■ Dataset records

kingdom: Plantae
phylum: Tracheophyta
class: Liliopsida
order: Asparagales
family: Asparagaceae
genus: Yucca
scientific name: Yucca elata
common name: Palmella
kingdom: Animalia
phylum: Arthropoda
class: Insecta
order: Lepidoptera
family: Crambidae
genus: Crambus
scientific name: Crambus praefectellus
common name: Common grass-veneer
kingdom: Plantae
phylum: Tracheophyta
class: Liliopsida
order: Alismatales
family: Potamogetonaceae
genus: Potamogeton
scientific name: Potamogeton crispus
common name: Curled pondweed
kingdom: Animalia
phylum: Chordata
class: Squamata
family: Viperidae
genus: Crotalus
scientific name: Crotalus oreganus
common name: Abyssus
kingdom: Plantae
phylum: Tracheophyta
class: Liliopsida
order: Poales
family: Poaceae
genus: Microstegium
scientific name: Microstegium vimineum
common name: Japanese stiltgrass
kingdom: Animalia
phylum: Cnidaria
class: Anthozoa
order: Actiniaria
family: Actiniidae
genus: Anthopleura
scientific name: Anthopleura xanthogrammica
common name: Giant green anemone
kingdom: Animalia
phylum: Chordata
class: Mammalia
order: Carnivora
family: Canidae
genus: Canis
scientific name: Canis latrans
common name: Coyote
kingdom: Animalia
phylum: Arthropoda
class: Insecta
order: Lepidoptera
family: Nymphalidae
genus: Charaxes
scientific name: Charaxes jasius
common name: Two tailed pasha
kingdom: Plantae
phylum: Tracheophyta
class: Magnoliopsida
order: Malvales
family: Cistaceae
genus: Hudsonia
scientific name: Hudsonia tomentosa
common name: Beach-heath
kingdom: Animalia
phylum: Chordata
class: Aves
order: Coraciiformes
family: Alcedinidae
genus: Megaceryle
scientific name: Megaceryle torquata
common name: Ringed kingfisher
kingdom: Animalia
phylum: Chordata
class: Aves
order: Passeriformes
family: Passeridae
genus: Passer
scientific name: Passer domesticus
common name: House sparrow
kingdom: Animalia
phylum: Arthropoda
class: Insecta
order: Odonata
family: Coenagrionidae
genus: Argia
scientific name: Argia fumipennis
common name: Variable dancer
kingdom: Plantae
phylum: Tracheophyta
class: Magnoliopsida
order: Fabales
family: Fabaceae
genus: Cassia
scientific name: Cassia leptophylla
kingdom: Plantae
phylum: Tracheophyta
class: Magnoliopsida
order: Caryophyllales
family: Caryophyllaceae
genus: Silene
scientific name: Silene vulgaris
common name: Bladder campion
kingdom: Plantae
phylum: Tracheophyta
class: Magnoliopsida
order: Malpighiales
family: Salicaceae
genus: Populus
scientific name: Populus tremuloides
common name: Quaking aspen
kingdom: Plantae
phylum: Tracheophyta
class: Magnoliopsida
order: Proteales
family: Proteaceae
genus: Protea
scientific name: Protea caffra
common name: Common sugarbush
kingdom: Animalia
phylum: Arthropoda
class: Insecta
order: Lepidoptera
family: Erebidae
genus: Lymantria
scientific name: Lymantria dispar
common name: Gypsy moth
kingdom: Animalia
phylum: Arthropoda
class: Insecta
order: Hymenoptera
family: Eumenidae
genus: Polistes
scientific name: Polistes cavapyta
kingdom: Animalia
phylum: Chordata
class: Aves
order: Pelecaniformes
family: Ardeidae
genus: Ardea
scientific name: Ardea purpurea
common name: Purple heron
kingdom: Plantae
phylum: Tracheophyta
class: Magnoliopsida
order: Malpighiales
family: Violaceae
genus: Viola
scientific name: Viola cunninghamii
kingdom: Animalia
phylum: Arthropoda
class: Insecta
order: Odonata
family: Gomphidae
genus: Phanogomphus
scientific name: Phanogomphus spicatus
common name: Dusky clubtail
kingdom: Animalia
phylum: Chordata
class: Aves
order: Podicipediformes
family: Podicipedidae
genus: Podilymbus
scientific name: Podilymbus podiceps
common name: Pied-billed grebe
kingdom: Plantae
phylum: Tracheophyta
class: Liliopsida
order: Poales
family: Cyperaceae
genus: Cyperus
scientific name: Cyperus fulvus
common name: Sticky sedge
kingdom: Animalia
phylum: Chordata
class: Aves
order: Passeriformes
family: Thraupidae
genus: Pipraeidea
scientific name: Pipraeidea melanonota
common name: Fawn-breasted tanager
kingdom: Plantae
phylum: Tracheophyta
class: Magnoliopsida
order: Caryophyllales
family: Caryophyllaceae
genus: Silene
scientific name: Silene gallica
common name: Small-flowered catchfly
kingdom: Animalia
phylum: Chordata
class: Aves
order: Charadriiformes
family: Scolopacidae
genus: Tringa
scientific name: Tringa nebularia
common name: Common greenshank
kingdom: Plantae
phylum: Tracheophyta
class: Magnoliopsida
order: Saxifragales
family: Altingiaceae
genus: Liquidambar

■ What is being asked
Convert the entire listing above into a Markdown table with two columns, Row and Line: number each non-blank line in order and skip blank lines.

■ Right answer
| Row | Line |
|---|---|
| 1 | kingdom: Plantae |
| 2 | phylum: Tracheophyta |
| 3 | class: Liliopsida |
| 4 | order: Asparagales |
| 5 | family: Asparagaceae |
| 6 | genus: Yucca |
| 7 | scientific name: Yucca elata |
| 8 | common name: Palmella |
| 9 | kingdom: Animalia |
| 10 | phylum: Arthropoda |
| 11 | class: Insecta |
| 12 | order: Lepidoptera |
| 13 | family: Crambidae |
| 14 | genus: Crambus |
| 15 | scientific name: Crambus praefectellus |
| 16 | common name: Common grass-veneer |
| 17 | kingdom: Plantae |
| 18 | phylum: Tracheophyta |
| 19 | class: Liliopsida |
| 20 | order: Alismatales |
| 21 | family: Potamogetonaceae |
| 22 | genus: Potamogeton |
| 23 | scientific name: Potamogeton crispus |
| 24 | common name: Curled pondweed |
| 25 | kingdom: Animalia |
| 26 | phylum: Chordata |
| 27 | class: Squamata |
| 28 | family: Viperidae |
| 29 | genus: Crotalus |
| 30 | scientific name: Crotalus oreganus |
| 31 | common name: Abyssus |
| 32 | kingdom: Plantae |
| 33 | phylum: Tracheophyta |
| 34 | class: Liliopsida |
| 35 | order: Poales |
| 36 | family: Poaceae |
| 37 | genus: Microstegium |
| 38 | scientific name: Microstegium vimineum |
| 39 | common name: Japanese stiltgrass |
| 40 | kingdom: Animalia |
| 41 | phylum: Cnidaria |
| 42 | class: Anthozoa |
| 43 | order: Actiniaria |
| 44 | family: Actiniidae |
| 45 | genus: Anthopleura |
| 46 | scientific name: Anthopleura xanthogrammica |
| 47 | common name: Giant green anemone |
| 48 | kingdom: Animalia |
| 49 | phylum: Chordata |
| 50 | class: Mammalia |
| 51 | order: Carnivora |
| 52 | family: Canidae |
| 53 | genus: Canis |
| 54 | scientific name: Canis latrans |
| 55 | common name: Coyote |
| 56 | kingdom: Animalia |
| 57 | phylum: Arthropoda |
| 58 | class: Insecta |
| 59 | order: Lepidoptera |
| 60 | family: Nymphalidae |
| 61 | genus: Charaxes |
| 62 | scientific name: Charaxes jasius |
| 63 | common name: Two tailed pasha |
| 64 | kingdom: Plantae |
| 65 | phylum: Tracheophyta |
| 66 | class: Magnoliopsida |
| 67 | order: Malvales |
| 68 | family: Cistaceae |
| 69 | genus: Hudsonia |
| 70 | scientific name: Hudsonia tomentosa |
| 71 | common name: Beach-heath |
| 72 | kingdom: Animalia |
| 73 | phylum: Chordata |
| 74 | class: Aves |
| 75 | order: Coraciiformes |
| 76 | family: Alcedinidae |
| 77 | genus: Megaceryle |
| 78 | scientific name: Megaceryle torquata |
| 79 | common name: Ringed kingfisher |
| 80 | kingdom: Animalia |
| 81 | phylum: Chordata |
| 82 | class: Aves |
| 83 | order: Passeriformes |
| 84 | family: Passeridae |
| 85 | genus: Passer |
| 86 | scientific name: Passer domesticus |
| 87 | common name: House sparrow |
| 88 | kingdom: Animalia |
| 89 | phylum: Arthropoda |
| 90 | class: Insecta |
| 91 | order: Odonata |
| 92 | family: Coenagrionidae |
| 93 | genus: Argia |
| 94 | scientific name: Argia fumipennis |
| 95 | common name: Variable dancer |
| 96 | kingdom: Plantae |
| 97 | phylum: Tracheophyta |
| 98 | class: Magnoliopsida |
| 99 | order: Fabales |
| 100 | family: Fabaceae |
| 101 | genus: Cassia |
| 102 | scientific name: Cassia leptophylla |
| 103 | kingdom: Plantae |
| 104 | phylum: Tracheophyta |
| 105 | class: Magnoliopsida |
| 106 | order: Caryophyllales |
| 107 | family: Caryophyllaceae |
| 108 | genus: Silene |
| 109 | scientific name: Silene vulgaris |
| 110 | common name: Bladder campion |
| 111 | kingdom: Plantae |
| 112 | phylum: Tracheophyta |
| 113 | class: Magnoliopsida |
| 114 | order: Malpighiales |
| 115 | family: Salicaceae |
| 116 | genus: Populus |
| 117 | scientific name: Populus tremuloides |
| 118 | common name: Quaking aspen |
| 119 | kingdom: Plantae |
| 120 | phylum: Tracheophyta |
| 121 | class: Magnoliopsida |
| 122 | order: Proteales |
| 123 | family: Proteaceae |
| 124 | genus: Protea |
| 125 | scientific name: Protea caffra |
| 126 | common name: Common sugarbush |
| 127 | kingdom: Animalia |
| 128 | phylum: Arthropoda |
| 129 | class: Insecta |
| 130 | order: Lepidoptera |
| 131 | family: Erebidae |
| 132 | genus: Lymantria |
| 133 | scientific name: Lymantria dispar |
| 134 | common name: Gypsy moth |
| 135 | kingdom: Animalia |
| 136 | phylum: Arthropoda |
| 137 | class: Insecta |
| 138 | order: Hymenoptera |
| 139 | family: Eumenidae |
| 140 | genus: Polistes |
| 141 | scientific name: Polistes cavapyta |
| 142 | kingdom: Animalia |
| 143 | phylum: Chordata |
| 144 | class: Aves |
| 145 | order: Pelecaniformes |
| 146 | family: Ardeidae |
| 147 | genus: Ardea |
| 148 | scientific name: Ardea purpurea |
| 149 | common name: Purple heron |
| 150 | kingdom: Plantae |
| 151 | phylum: Tracheophyta |
| 152 | class: Magnoliopsida |
| 153 | order: Malpighiales |
| 154 | family: Violaceae |
| 155 | genus: Viola |
| 156 | scientific name: Viola cunninghamii |
| 157 | kingdom: Animalia |
| 158 | phylum: Arthropoda |
| 159 | class: Insecta |
| 160 | order: Odonata |
| 161 | family: Gomphidae |
| 162 | genus: Phanogomphus |
| 163 | scientific name: Phanogomphus spicatus |
| 164 | common name: Dusky clubtail |
| 165 | kingdom: Animalia |
| 166 | phylum: Chordata |
| 167 | class: Aves |
| 168 | order: Podicipediformes |
| 169 | family: Podicipedidae |
| 170 | genus: Podilymbus |
| 171 | scientific name: Podilymbus podiceps |
| 172 | common name: Pied-billed grebe |
| 173 | kingdom: Plantae |
| 174 | phylum: Tracheophyta |
| 175 | class: Liliopsida |
| 176 | order: Poales |
| 177 | family: Cyperaceae |
| 178 | genus: Cyperus |
| 179 | scientific name: Cyperus fulvus |
| 180 | common name: Sticky sedge |
| 181 | kingdom: Animalia |
| 182 | phylum: Chordata |
| 183 | class: Aves |
| 184 | order: Passeriformes |
| 185 | family: Thraupidae |
| 186 | genus: Pipraeidea |
| 187 | scientific name: Pipraeidea melanonota |
| 188 | common name: Fawn-breasted tanager |
| 189 | kingdom: Plantae |
| 190 | phylum: Tracheophyta |
| 191 | class: Magnoliopsida |
| 192 | order: Caryophyllales |
| 193 | family: Caryophyllaceae |
| 194 | genus: Silene |
| 195 | scientific name: Silene gallica |
| 196 | common name: Small-flowered catchfly |
| 197 | kingdom: Animalia |
| 198 | phylum: Chordata |
| 199 | class: Aves |
| 200 | order: Charadriiformes |
| 201 | family: Scolopacidae |
| 202 | genus: Tringa |
| 203 | scientific name: Tringa nebularia |
| 204 | common name: Common greenshank |
| 205 | kingdom: Plantae |
| 206 | phylum: Tracheophyta |
| 207 | class: Magnoliopsida |
| 208 | order: Saxifragales |
| 209 | family: Altingiaceae |
| 210 | genus: Liquidambar |